“Si tu n’as pas de piston, pas de réseau et en plus … pas de chance, tu peux passer l’été sans trouver le moindre job“. Jusqu’à ce mois de juillet, Florence n’avait décroché que des petits boulots dans l’horeca ou dans des call centers. Des jobs pénibles, ingrats et qui surtout ne lui donnaient qu’une image peu valorisante du monde du travail. Cette année pourtant, elle passe le mois de juillet dans une agence bancaire, “un endroit où je n’aurais pas pensé à postuler spontanément, certaine de n’avoir aucune chance“. La candidature de cette étudiante en droit a pourtant été retenue par BNP Paribas Fortis qui a ouvert cette année une septantaine de places pour des jeunes qui n’étaient pas les enfants de membres du personnel. La candidature de Florence a été soutenue par Be.Face. Selon les chiffres de l’ONSS, à peine 7 % des contrats étudiants conclus en Belgique, bénéficient aux jeunes Bruxellois.
Il faut dire que les entreprises privilégient souvent les enfants du personnel. Or ce personnel n’est pas forcément bruxellois, loin de là! Et puis, il y a la méfiance: celle dont pâtissent les jeunes dont “on ne sait rien” et dont le nom est un peu exotique. Peu à peu, les mentalités changent néanmoins. Certaines entreprises choisissent de s’ouvrir à la diversité. Mais de telles initiatives sont encore rares.
A Cureghem et Molenbeek, ASBL Maks veut donner aux jeunes du quartier l’occasion d’avoir un vrai job, avec un vrai contrat, et cela le plus tôt possible. Les mettre en contact avec un travail valorisant, c’est le combat de Véronique De Leener, la directrice de Maks :”Dans nos quartiers, quand les jeunes quittent l’école, un sur deux ne travaille pas. Pour moi, il faut les activer le plus tôt possible, avant qu’ils n’aient décroché de l’école“.

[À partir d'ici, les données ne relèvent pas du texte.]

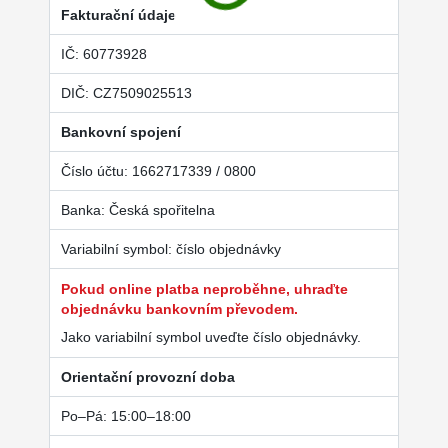
Fakturační údaje
IČ: 60773928
DIČ: CZ7509025513
Bankovní spojení
Číslo účtu: 1662717339 / 0800
Banka: Česká spořitelna
Variabilní symbol: číslo objednávky
Pokud online platba neproběhne, uhraďte
objednávku bankovním převodem.
Jako variabilní symbol uveďte číslo objednávky.
Orientační provozní doba
Po–Pá: 15:00–18:00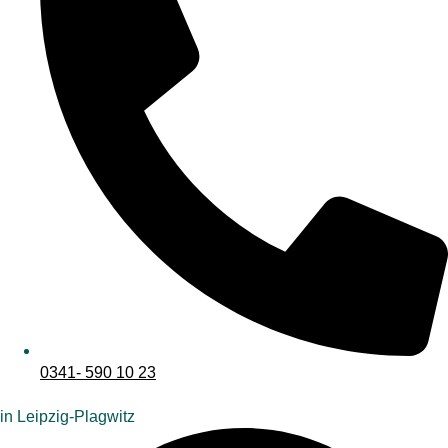
0341- 590 10 23
in Leipzig-Plagwitz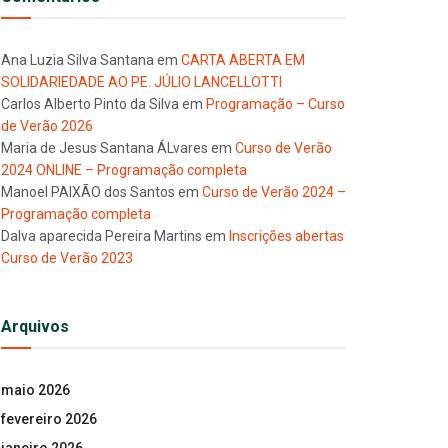
Ana Luzia Silva Santana
em
CARTA ABERTA EM
SOLIDARIEDADE AO PE. JÚLIO LANCELLOTTI
Carlos Alberto Pinto da Silva
em
Programação – Curso
de Verão 2026
Maria de Jesus Santana ÁLvares
em
Curso de Verão
2024 ONLINE – Programação completa
Manoel PAIXÃO dos Santos
em
Curso de Verão 2024 –
Programação completa
Dalva aparecida Pereira Martins
em
Inscrições abertas
Curso de Verão 2023
Arquivos
maio 2026
fevereiro 2026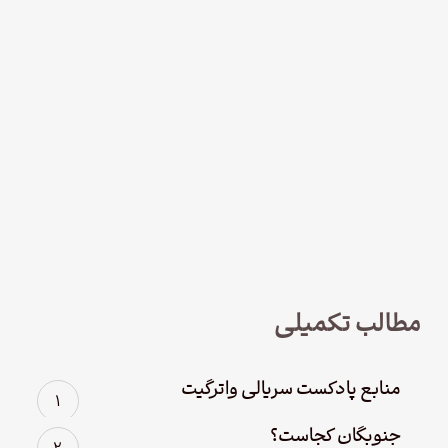
نود و چهار – سریال لوفت‌هانزا قسمت
چهارم؛ پاک سازی
مطالب تکمیلی
منابع پادکست سریالی واترگیت
جنوبگان کجاست؟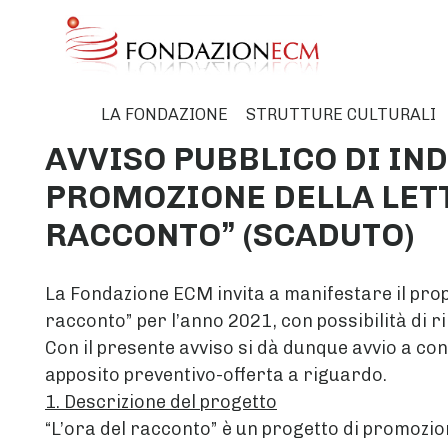
LA FONDAZIONE
STRUTTURE CULTURALI
AVVISO PUBBLICO DI IN
PROMOZIONE DELLA LETT
RACCONTO” (SCADUTO)
La Fondazione ECM invita a manifestare il propr
racconto” per l’anno 2021, con possibilità di r
Con il presente avviso si dà dunque avvio a con
apposito preventivo-offerta a riguardo.
1. Descrizione del progetto
“L’ora del racconto” è un progetto di promozion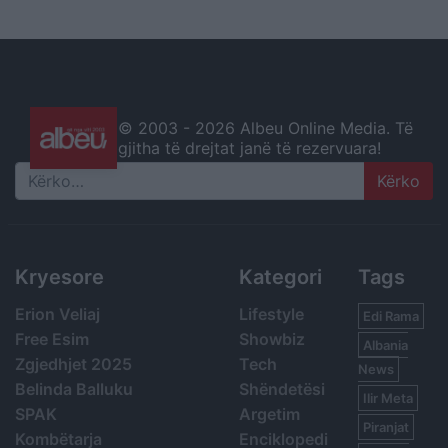
© 2003 -
2026 Albeu Online Media. Të
gjitha të drejtat janë të rezervuara!
Search
Kryesore
Kategori
Tags
Erion Veliaj
Lifestyle
Edi Rama
Free Esim
Showbiz
Albania
Zgjedhjet 2025
Tech
News
Belinda Balluku
Shëndetësi
Ilir Meta
SPAK
Argetim
Piranjat
Kombëtarja
Enciklopedi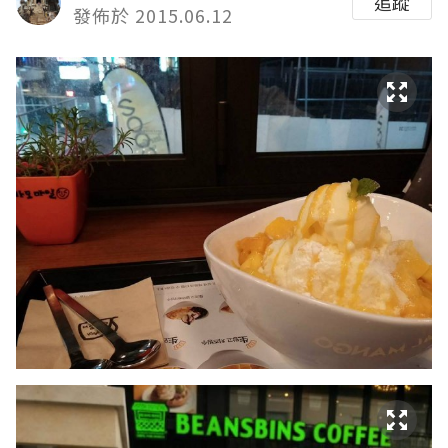
追蹤
發佈於 2015.06.12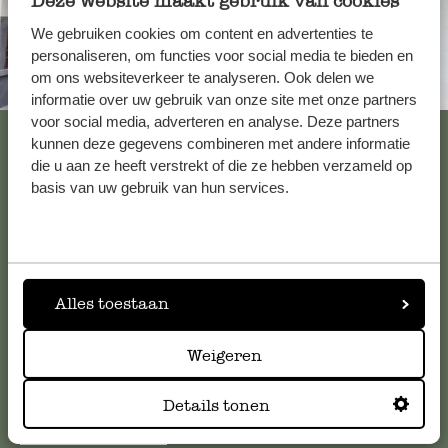
Deze website maakt gebruik van cookies
We gebruiken cookies om content en advertenties te
personaliseren, om functies voor social media te bieden en
om ons websiteverkeer te analyseren. Ook delen we
Altijd in de buurt
informatie over uw gebruik van onze site met onze partners
voor social media, adverteren en analyse. Deze partners
Bekijk alle 62 winkels
kunnen deze gegevens combineren met andere informatie
die u aan ze heeft verstrekt of die ze hebben verzameld op
basis van uw gebruik van hun services.
Klantenservice
Voor vragen, tips of hulp kun je contact opnemen met onze
klantenservice. Of bekijk hier het antwoord op de
Alles toestaan
meestgestelde vragen
.
Weigeren
klantenservice@dille-kamille.com
Details tonen
Online Klantenservice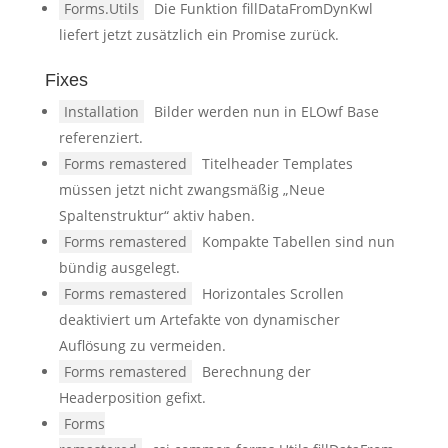
Forms.Utils
Die Funktion fillDataFromDynKwl
liefert jetzt zusätzlich ein Promise zurück.
Fixes
Installation
Bilder werden nun in ELOwf Base
referenziert.
Forms remastered
Titelheader Templates
müssen jetzt nicht zwangsmäßig „Neue
Spaltenstruktur“ aktiv haben.
Forms remastered
Kompakte Tabellen sind nun
bündig ausgelegt.
Forms remastered
Horizontales Scrollen
deaktiviert um Artefakte von dynamischer
Auflösung zu vermeiden.
Forms remastered
Berechnung der
Headerposition gefixt.
Forms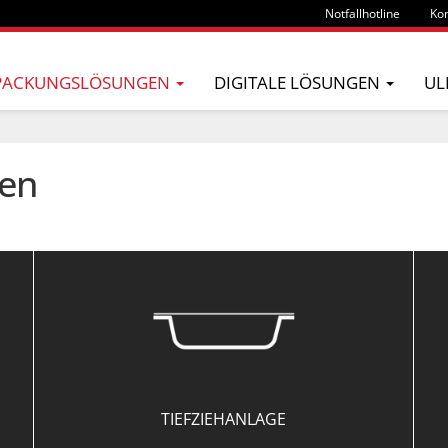
Notfallhotline
Kon
PACKUNGSLÖSUNGEN
DIGITALE LÖSUNGEN
UL
en
TIEFZIEHANLAGE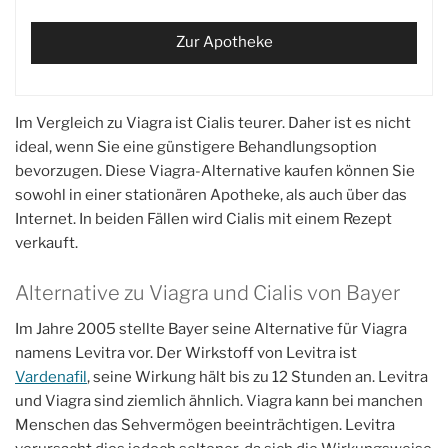
Zur Apotheke
Im Vergleich zu Viagra ist Cialis teurer. Daher ist es nicht
ideal, wenn Sie eine günstigere Behandlungsoption
bevorzugen. Diese Viagra-Alternative kaufen können Sie
sowohl in einer stationären Apotheke, als auch über das
Internet. In beiden Fällen wird Cialis mit einem Rezept
verkauft.
Alternative zu Viagra und Cialis von Bayer
Im Jahre 2005 stellte Bayer seine Alternative für Viagra
namens Levitra vor. Der Wirkstoff von Levitra ist
Vardenafil
, seine Wirkung hält bis zu 12 Stunden an. Levitra
und Viagra sind ziemlich ähnlich. Viagra kann bei manchen
Menschen das Sehvermögen beeinträchtigen. Levitra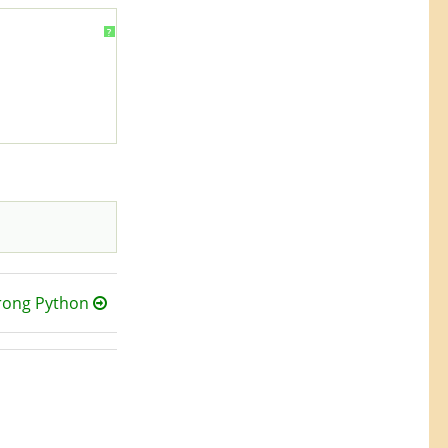
?
rong Python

Maks a donc mis au point le programme Capital Digital, 30 heures de formation pour des jeunes de 15 à 18 ans. S’ils réussissent cette formation en programmation de jeux, ils pourront décrocher un job d’animateur pour des stages de vacances avec les enfants du quartier. Un effet “boule de neige”, selon Véronique De Leener; “Travailler, c’est de l’argent bien sûr, mais cela projette une meilleure image de soi notamment aux parents ou aux copains du quartier“.

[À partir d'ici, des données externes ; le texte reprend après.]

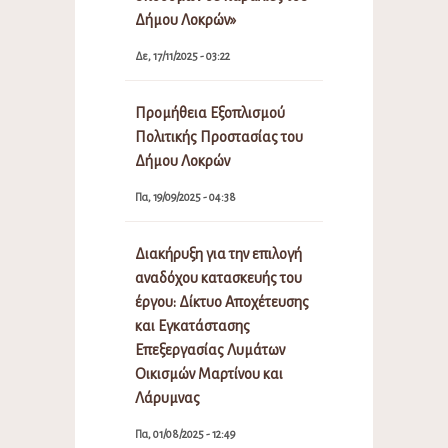
Δήμου Λοκρών»
Δε, 17/11/2025 - 03:22
Προμήθεια Εξοπλισμού
Πολιτικής Προστασίας του
Δήμου Λοκρών
Πα, 19/09/2025 - 04:38
Διακήρυξη για την επιλογή
αναδόχου κατασκευής του
έργου: Δίκτυο Αποχέτευσης
και Εγκατάστασης
Επεξεργασίας Λυμάτων
Οικισμών Μαρτίνου και
Λάρυμνας
Πα, 01/08/2025 - 12:49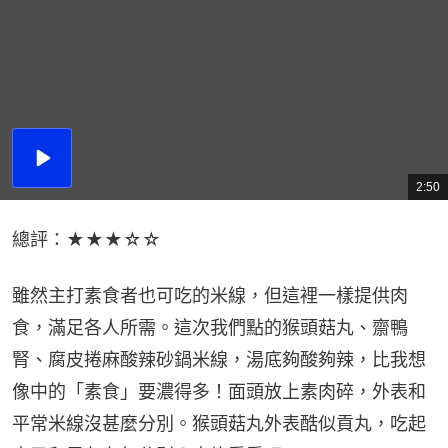
播
放
2:50
總
影
共
片
時
間
總評：★★★☆☆
雖然主打素食者也可吃的米線，但這裡一樣提供肉
食，滿足各人所需。這次我們點的猴頭菇丸、齋鴨
腎、腐皮捲麻酸辣砂鍋米線，湯底夠酸夠辣，比我想
像中的「素食」要濃得多！面頭放上素肉碎，外表和
平常米線沒甚麼分別。猴頭菇丸外表酷似貢丸，吃起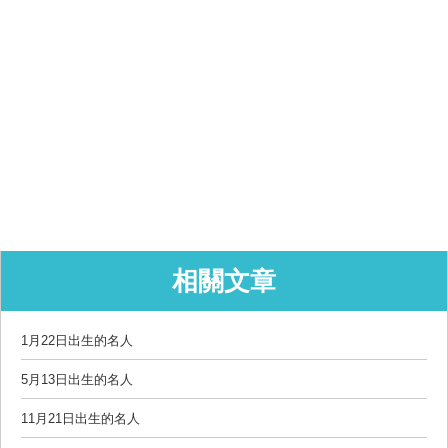
相關文章
1月22日出生的名人
5月13日出生的名人
11月21日出生的名人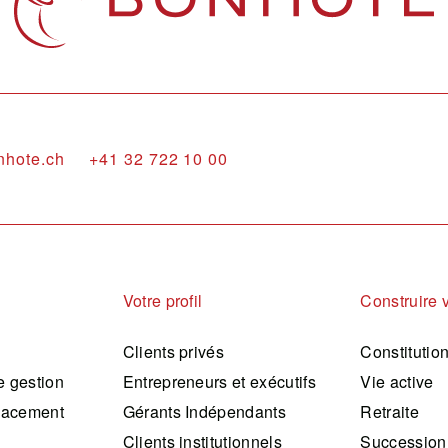
nhote.ch
+41 32 722 10 00
Votre profil
Construire 
Clients privés
Constitutio
 gestion
Entrepreneurs et exécutifs
Vie active
lacement
Gérants Indépendants
Retraite
Clients institutionnels
Succession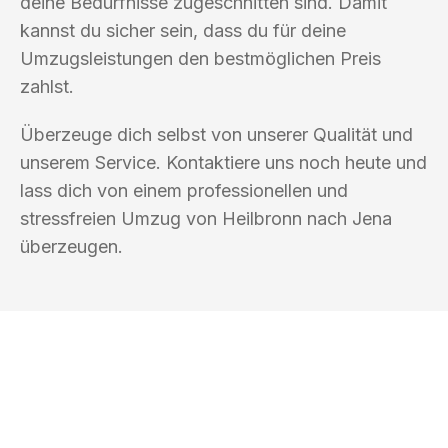
deine Bedürfnisse zugeschnitten sind. Damit
kannst du sicher sein, dass du für deine
Umzugsleistungen den bestmöglichen Preis
zahlst.
Überzeuge dich selbst von unserer Qualität und
unserem Service. Kontaktiere uns noch heute und
lass dich von einem professionellen und
stressfreien Umzug von Heilbronn nach Jena
überzeugen.
UMZUGSKÖNIG KOCH HEILBRONN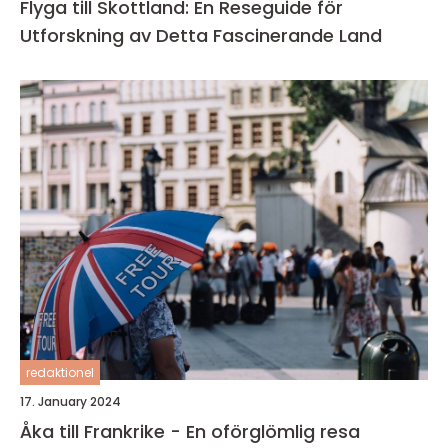
Flyga till Skottland: En Reseguide för
Utforskning av Detta Fascinerande Land
redaktionel
17. January 2024
Åka till Frankrike - En oförglömlig resa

Un pied à l’étrier pour prendre confiance en soi
Ousmane termine cette formation. Dans quelques jours, il aura peut-être de nouvelles responsabilités. Celles de s’occuper d’enfants parfois turbulents…”quand j’étais petit, moi, j’étais une vraie pile électrique, alors ce boulot, cela ne va pas être facile. Mais je vais m’y faire, l’argent, il faut le mériter“. Et il le confirme, trouver un vrai job d’étudiant dans le quartier, quand on a 17 ans, c’est vraiment difficile. Et en quelques jours de formation, Mustapha, l’un des moniteurs du groupe, a vu les jeunes changer. “S’occuper d’enfants, cela les responsabilise et en plus dans un domaine comme l’informatique, cela les valorise. Qui sait, cela leur donnera peut-être des idées de métiers pour plus tard“.
Véronique De Leener ne dit pas autre chose. “Nous voulions leur donner un job valorisant et qui soit un plus sur leur CV“. Pour cela, la quinzaine de jeunes inscrits chez Capital Digital devront aussi acquérir les codes du monde du travail : Arriver à l’heure. Ne pas consulter en permanence son GSM et les réseaux sociaux. Un déclic aussi pour ensuite oser postuler ailleurs, dans un autre quartier, dans un autre secteur, l’an prochain.